What you're likely seeing is the result of your optimizing compiler seeing that most or all of your "native array" loops can be removed. The same is theoretically true of your boost::MultiArray loops, but MultiArray is probably complex enough to defeat your optimizer.
Make this small change to your testbed and you'll see more true-to-life results: Change both occurances of "= 2.345
" with "*= 2.345
" and compile again with optimizations. This will prevent your compiler from discovering that the outer loop of each test is redundant.
I did it and got a speed comparison closer to 2:1.
Are you building release or debug?
If running in debug mode, the boost array might be really slow because their template magic isn't inlined properly giving lots of overhead in function calls.
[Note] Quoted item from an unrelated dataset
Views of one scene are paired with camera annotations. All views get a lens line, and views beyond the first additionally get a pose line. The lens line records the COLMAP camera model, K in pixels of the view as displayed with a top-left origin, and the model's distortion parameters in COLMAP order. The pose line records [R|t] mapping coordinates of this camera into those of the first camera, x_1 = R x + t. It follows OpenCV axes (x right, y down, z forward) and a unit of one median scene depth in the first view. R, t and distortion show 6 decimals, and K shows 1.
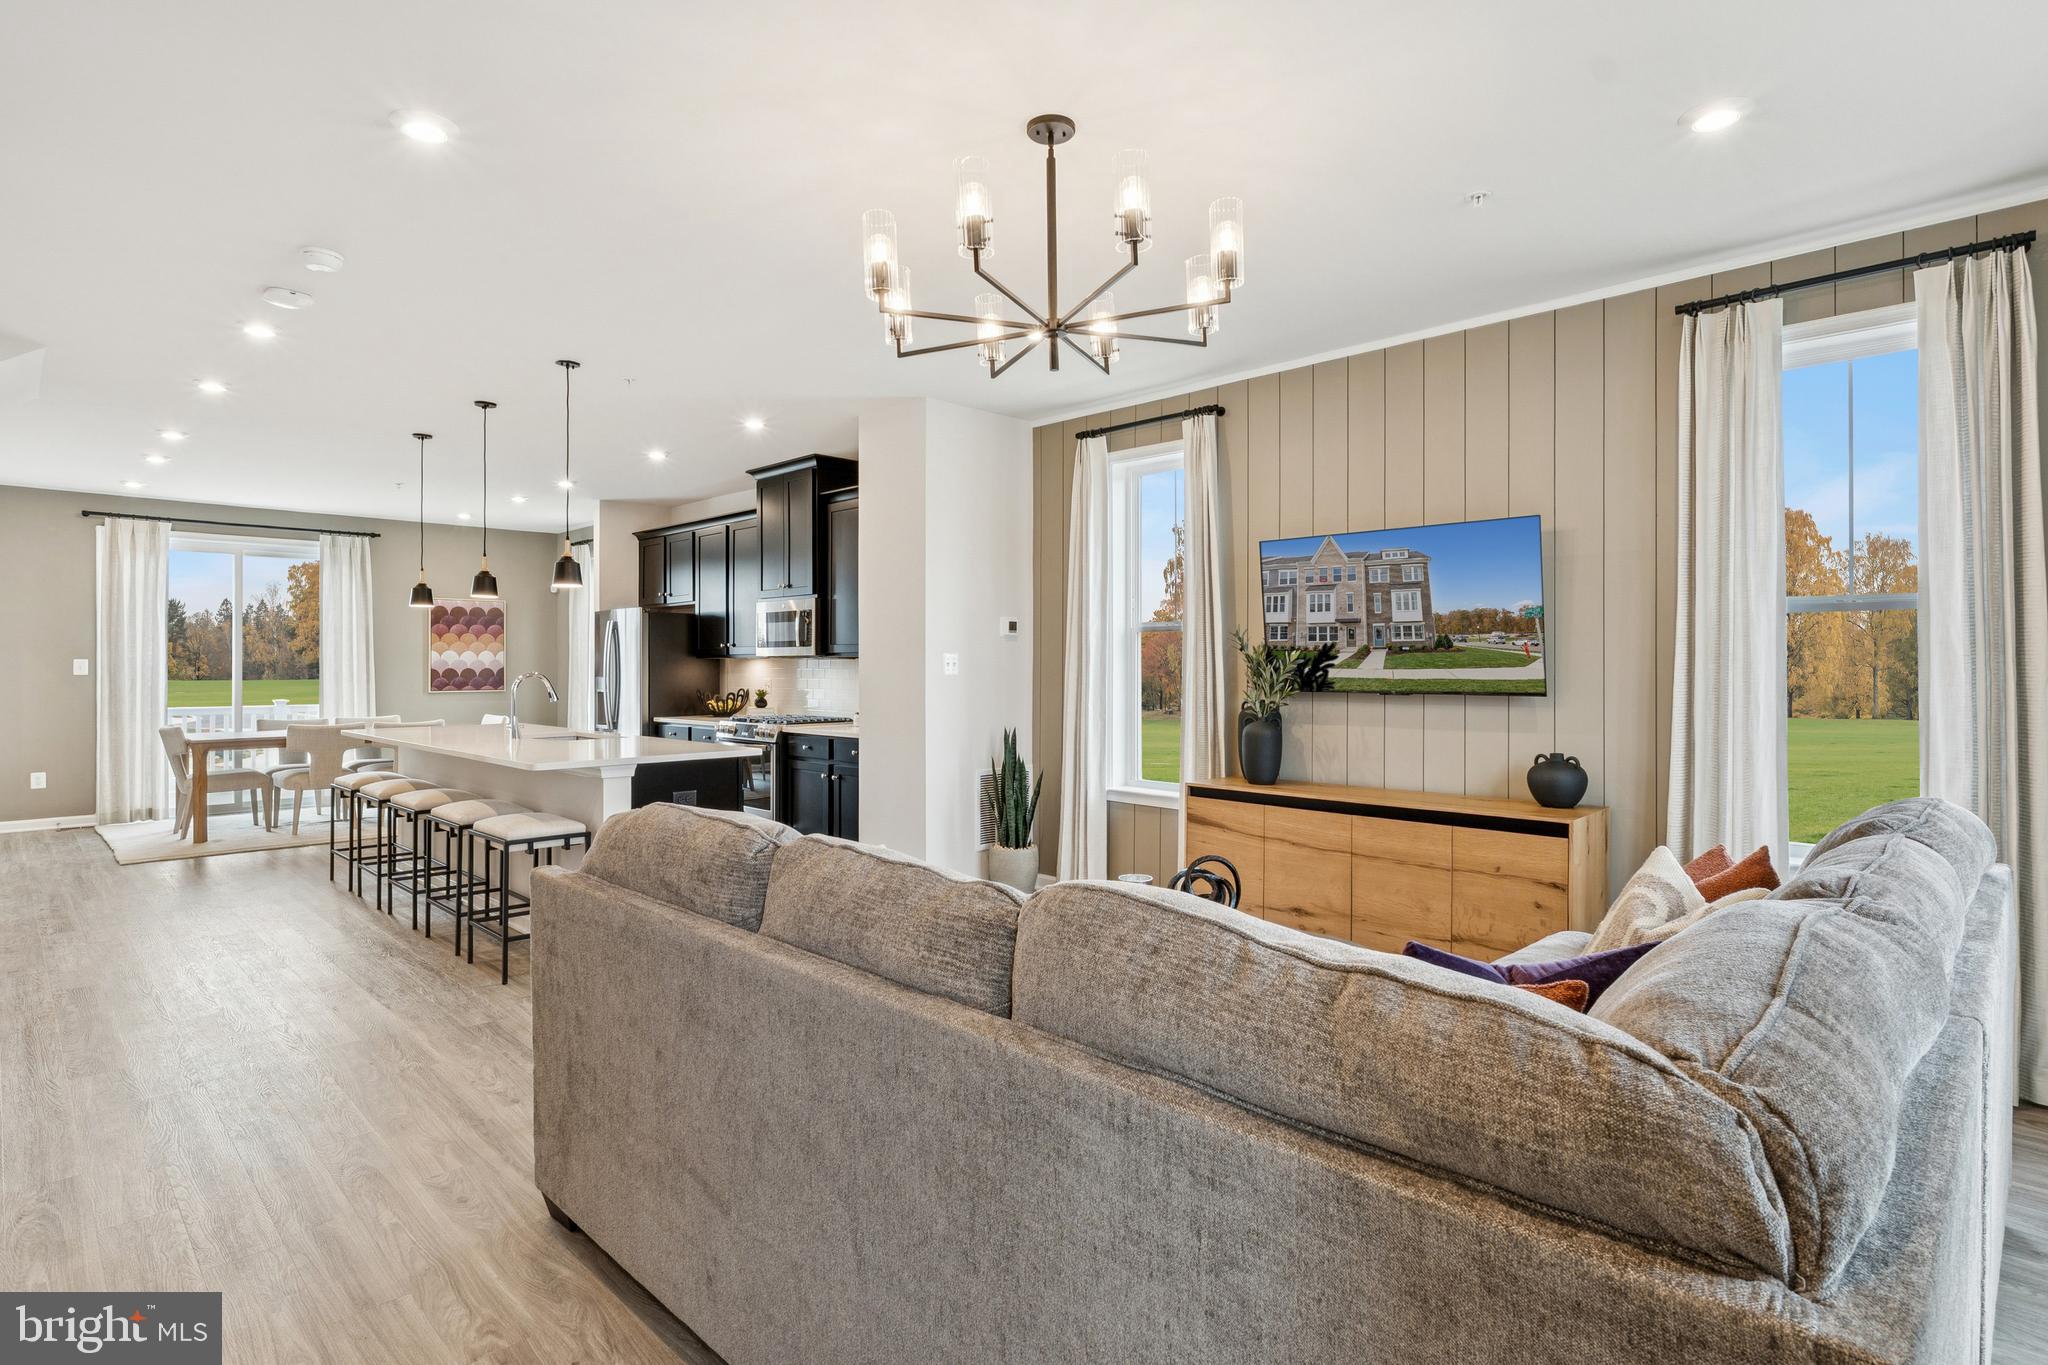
lens RADIAL K [[1022.3, 0, 1024.1], [0, 1022.3, 663.4], [0, 0, 1]] dist [0.003384, -0.000042]
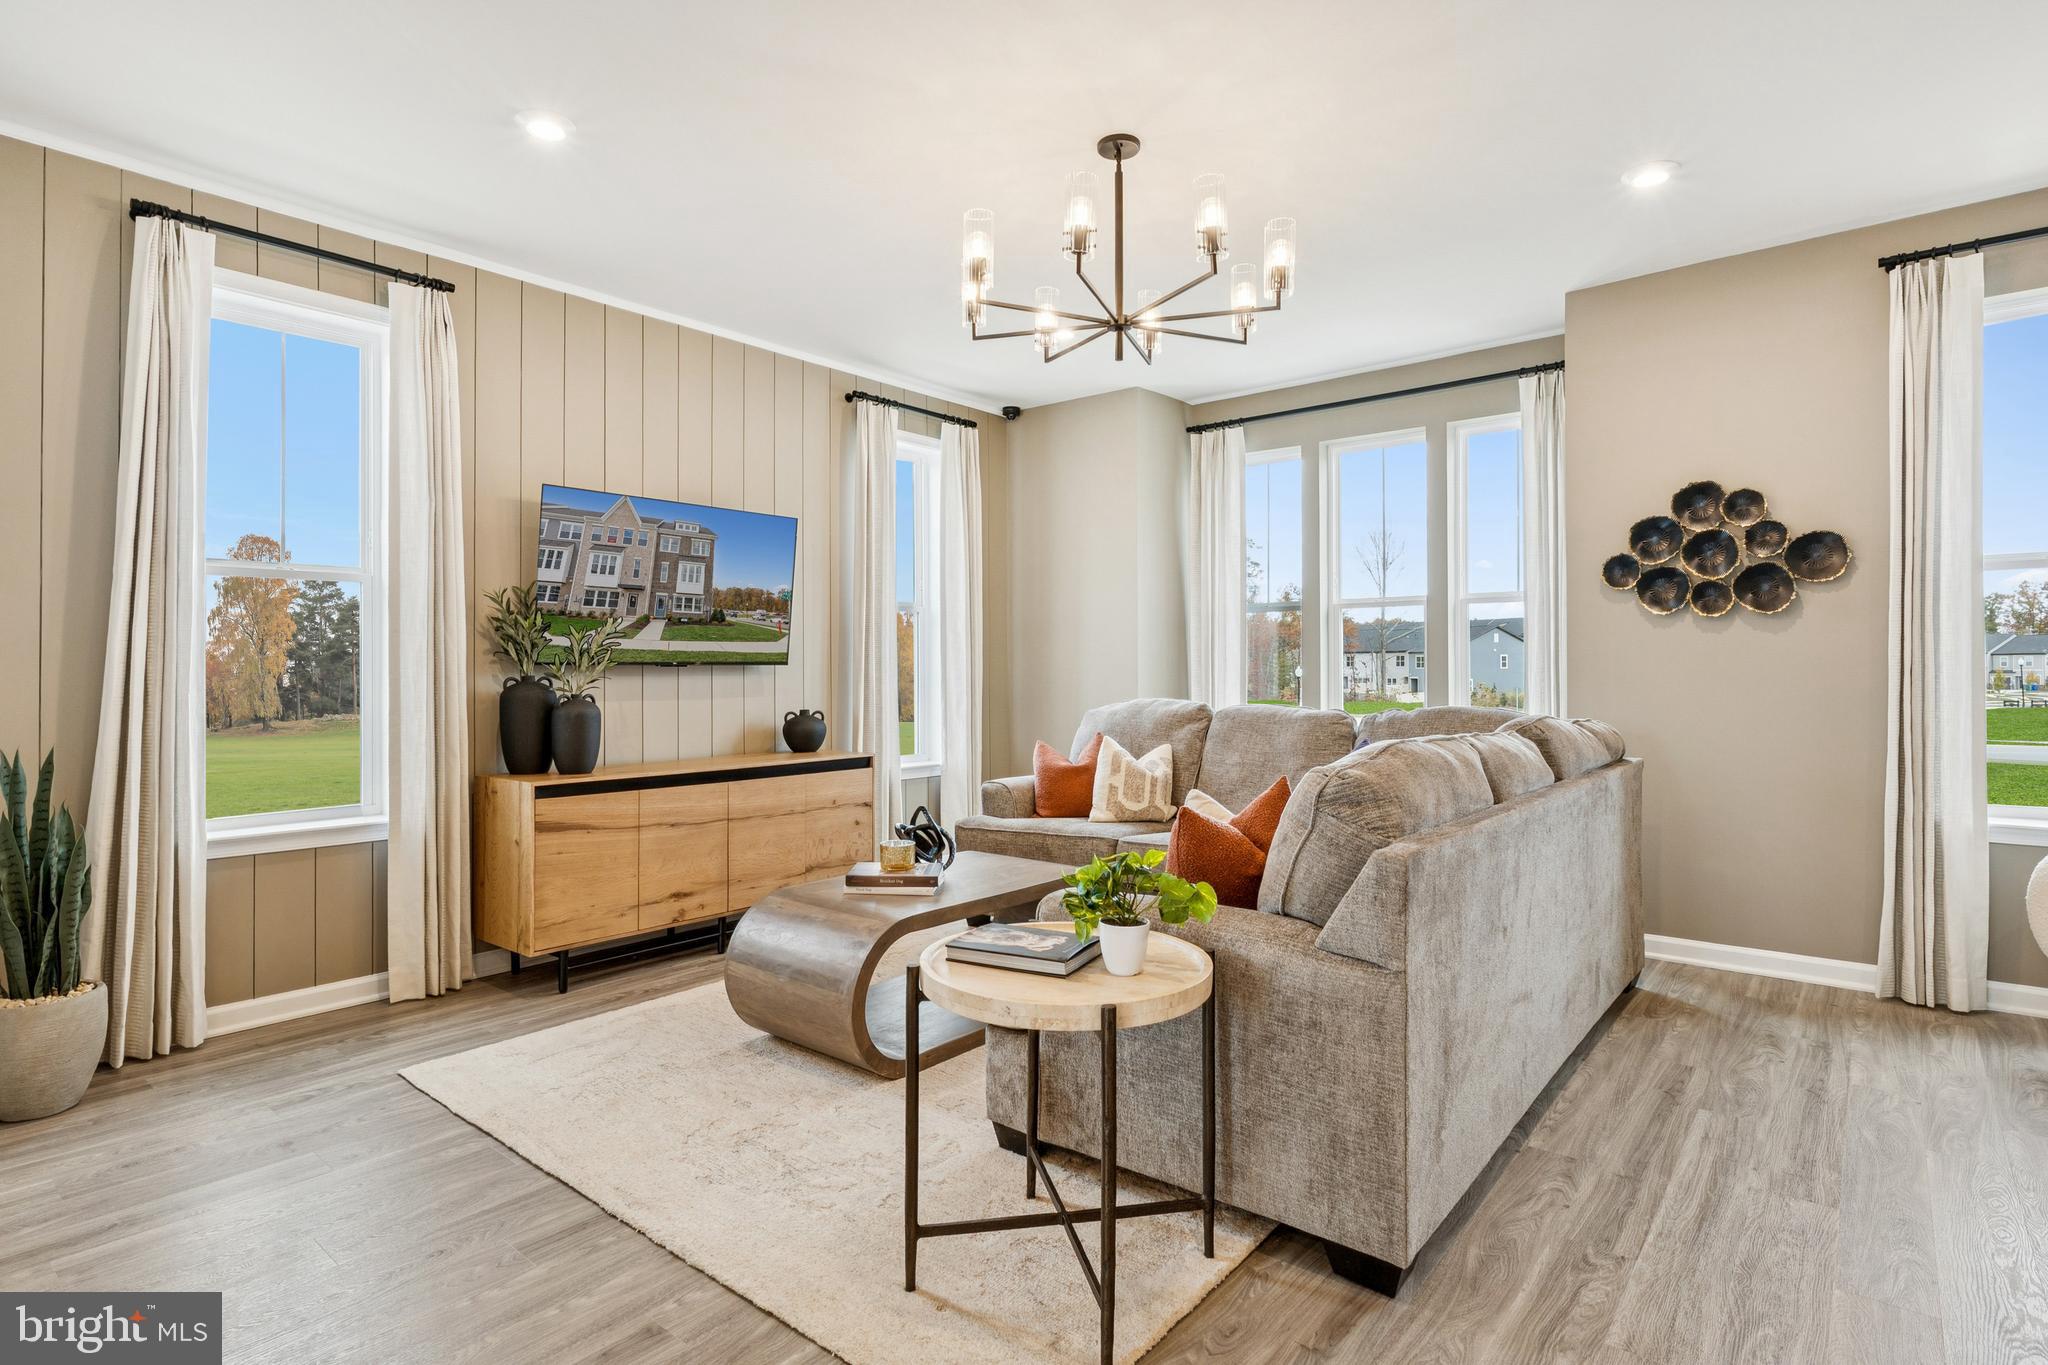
lens RADIAL K [[1042.2, 0, 1004.0], [0, 1042.2, 661.6], [0, 0, 1]] dist [0.000374, 0.000154]
pose [[-0.085276, 0.008063, 0.996325, -0.697613], [-0.004127, 0.999956, -0.008446, 0.034779], [-0.996349, -0.004832, -0.085239, 0.773832]]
I'm not sure how multi array is implemented though so this might be totally off :)
Perhaps there is some difference in storage order as well so you might be having your image stored column by column and writing it row by row. This would give poor cache behavior and may slow down things.
Try switching the order of the X and Y loop and see if you gain anything. There is some info on the storage ordering here: http://www.boost.org/doc/libs/1_37_0/libs/multi_array/doc/user.html
EDIT: Since you seem to be using the two dimensional array for image processing you might be interested in checking out boosts image processing library gil.
It might have arrays with less overhead that works perfectly for your situation.